Home, sunny home

The sunflower habitat consists of prairies and dry, open areas.  It is sometimes a weed in cultivated fields and pastures.  It grows best in sunny, moist, or disturbed areas.  The sunflower is tolerant of high and low temperatures, although more tolerant to low temperatures with the optimum temperature range being 70-78 degrees Fahrenheit. 

For specific details about characteristics like soil type or growth requirements of the sunflower visit the Conservation Plant Characteristics of Helianthus annuus.

 Sunflower field, Courtesy of Erin Silversmith, Wikimedia Commons

Other organisms that live within the habitat of the Helianthus annuus include: prairie grasses, wild flowers, members of the Genus Helianthus, small animals like rodents and snakes and a large variety of insects.  Sunflowers fit into their ecological niche by growing where resources are abundant, yet where disease will not affect them.

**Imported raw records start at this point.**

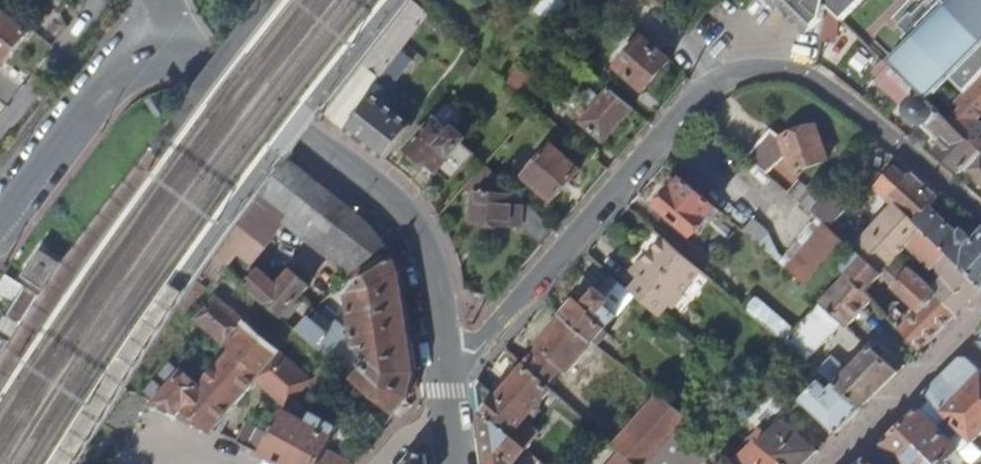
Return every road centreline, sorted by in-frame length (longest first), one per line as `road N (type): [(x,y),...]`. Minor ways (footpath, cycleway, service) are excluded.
road 1 (tertiary): [(449,387),(429,263),(410,221),(303,135),(157,43)]
road 2 (unclassified): [(449,387),(713,85)]
road 3 (unclassified): [(782,71),(821,82),(980,215)]
road 4 (tertiary): [(157,43),(130,57),(0,225)]
road 5 (residential): [(960,338),(835,463)]
road 6 (residential): [(0,135),(107,0)]
road 7 (residential): [(624,0),(713,85)]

United States and Canada distriution map, Coustesy of USDA Natural Resources Conservation CenterThis map shows detail distribution of sunflowers across the United States and Canada, it can be seen that sunflower distribution has spread throughout all of the fifty states as well as through most parts of Canada.

For specific information on Sunflowers in Wisconsin visit the Robert W. Freckmann Herbarium.

World Distribution Map, Courtesy of Global Biodiversity Information Facility

The distribution of Helianthus annuus is throughout almost all of North America from central Canada to northern Mexico.  Also widespread distribution is present across many European countries.  Although not shown on this map Russia is a major cultivating ground for sunflowers, it has become the foremost producer of sunflowers due to its popularity as a form of oil.